Speaker: Amine Benelallam, Univ Rennes, Inria, CNRS, IRISA, France
Title: From Big Data to Software Engineering, and back!
With the rapidly growing availability of big data and the advances made building scalable and complex software, Big data and software engineering should go hand in hand in order to empower a new generation of software-enabled solutions. In the one hand, Big Data Software Engineering (BDSE) promises to improve the development of big data applications. On the other hand, Big data analysis techniques may provide means to improve software development, design, and reuse, introducing quantitative empirical software engineering as a new data science discipline.
Software Engineering for Big Data: Big data processing platforms provide high-level languages simplifying the implementation and the distributed execution of big data processing and analysis routines. Nonetheless, these languages are data-source-agnostic, and not user-friendly. To embrace this valuable information, amongst other skills, non-experts end-users are expected to be good at programming.
Domain Specific Languages (DSLs), which are aware of the data structure and source data-source ad-hoc processing languages not only democratize the analysis of these datasets but they also help to build scalable and easy to optimize languages. In the first part of the talk, I’ll report our experience on scaling up common graph management operations implemented on top of ATL, A DSL for graph transformations.

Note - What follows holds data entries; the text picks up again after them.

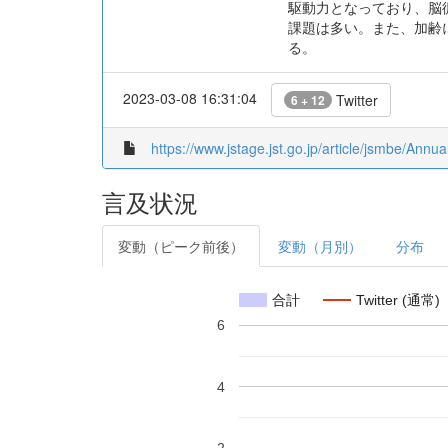
駆動力となっており、脳
課題は多い。また、加齢
る。
2023-03-08 16:31:04
Twitter
6 + 12
https://www.jstage.jst.go.jp/article/jsmbe/Annu
言及状況
変動（ピーク前後）
変動（月別）
分布
合計
Twitter (通常)
6
4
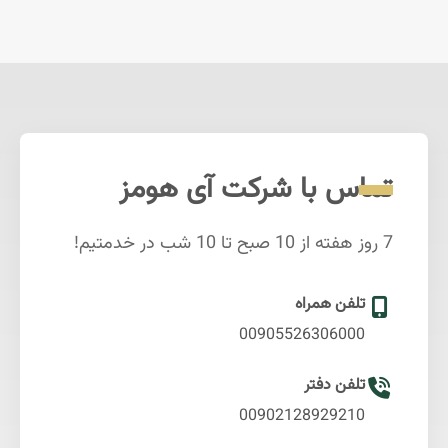
تماس با شرکت آی هومز
7 روز هفته از 10 صبح تا 10 شب در خدمتیم!
تلفن همراه
00905526306000
تلفن دفتر
00902128929210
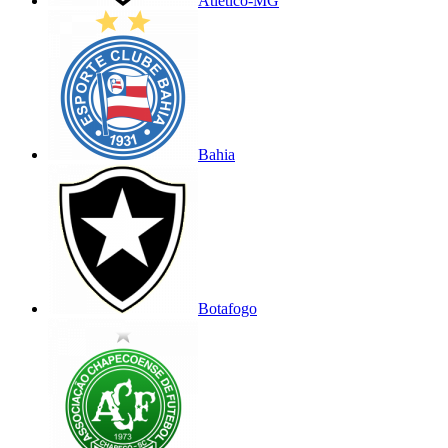
Atlético-MG
Bahia
Botafogo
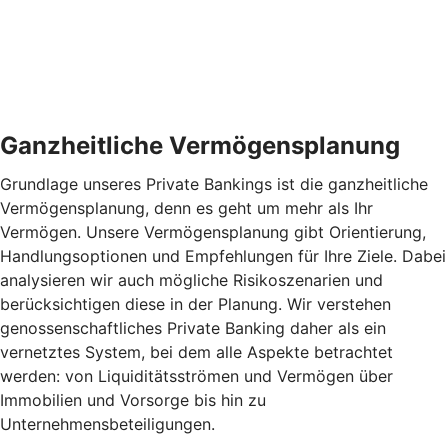
Ganzheitliche Vermögensplanung
Grundlage unseres Private Bankings ist die ganzheitliche
Vermögensplanung, denn es geht um mehr als Ihr
Vermögen. Unsere Vermögensplanung gibt Orientierung,
Handlungsoptionen und Empfehlungen für Ihre Ziele. Dabei
analysieren wir auch mögliche Risikoszenarien und
berücksichtigen diese in der Planung. Wir verstehen
genossenschaftliches Private Banking daher als ein
vernetztes System, bei dem alle Aspekte betrachtet
werden: von Liquiditätsströmen und Vermögen über
Immobilien und Vorsorge bis hin zu
Unternehmensbeteiligungen.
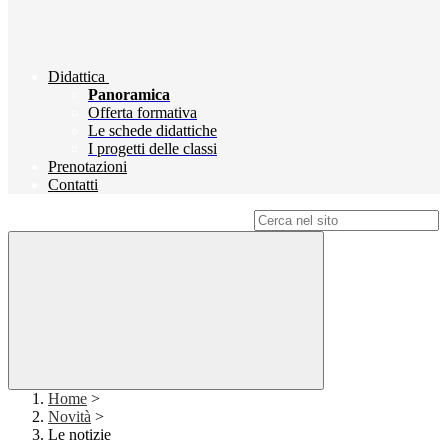
Didattica
Panoramica
Offerta formativa
Le schede didattiche
I progetti delle classi
Prenotazioni
Contatti
Campo di ricerca per le pagine del sito
Home
>
Novità
>
Le notizie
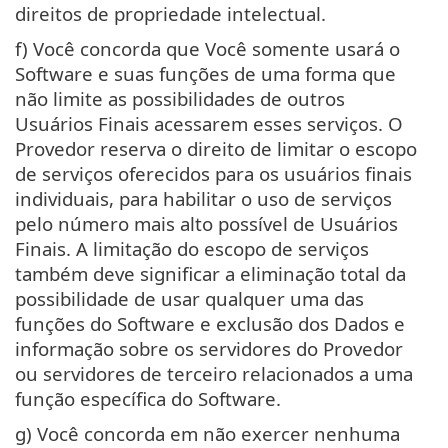
direitos de propriedade intelectual.
f) Você concorda que Você somente usará o
Software e suas funções de uma forma que
não limite as possibilidades de outros
Usuários Finais acessarem esses serviços. O
Provedor reserva o direito de limitar o escopo
de serviços oferecidos para os usuários finais
individuais, para habilitar o uso de serviços
pelo número mais alto possível de Usuários
Finais. A limitação do escopo de serviços
também deve significar a eliminação total da
possibilidade de usar qualquer uma das
funções do Software e exclusão dos Dados e
informação sobre os servidores do Provedor
ou servidores de terceiro relacionados a uma
função específica do Software.
g) Você concorda em não exercer nenhuma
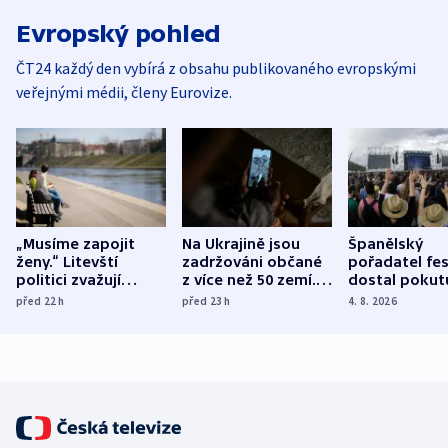
Evropský pohled
ČT24 každý den vybírá z obsahu publikovaného evropskými
veřejnými médii, členy Eurovize.
„Musíme zapojit
Na Ukrajině jsou
Španělský
ženy.“ Litevští
zadržováni občané
pořadatel fes
politici zvažují
z více než 50 zemí.
dostal pokut
dohodu o
Bojovali na straně
nekalé prakti
před 22
h
před 23
h
4. 8. 2026
demografii
Ruska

We show how, thanks to the high level of abstraction of ATL, we were able to map its execution semantics to a well-known distributed programming model. We improve the performance of the transformation by a factor of 6 in a cluster composed of 8 machines.
Big Data for Software Engineering: The wide availability of open-source software repositories such as version control system repositories, artifact repositories, and bug databases, opens up new opportunities for a better understanding of software engineering processes, evolution, and trends, thanks to existing big data processing and analysis platforms. In the second part of the talk, I’ll report our experience on mining Java libraries artifacts and their dependencies as a large-scale temporal graph. We introduce the Maven-miner tool, its implementation, its architecture and the design decisions we made to run such complex and time-consuming tasks on top of a budget-limit infrastructure. We released 5 different versions fixing in total 20 bugs and enhancement features. We analyzed merely than 2.8M Maven artifact, resulting in a graph database with roughly 2.5M node and 12M dependency. Finally, we discuss the research opportunities this very large dataset would enable.
My name is Amine BENELALLAM, I am a post-doctoral fellow in Software Engineering working in the DiverSE Inria team, led by Pr. Olivier Barais. In particular, I am interested in unleashing the power of Model-driven Engineering (MDE). This is either by enabling the development of scalable MDE-based applications or redefining the boundaries of the MDE approach to handle timely aspects.
Not so far ago, I started working on quantitative empirical software engineering as a means to improve software development, design, and reuse. I am also working on improving knowledge representation in self-adaptive systems based on novel MDE techniques. This is by recognizing the importance of the temporal dimension and introducing time as a built-in concept at application design time.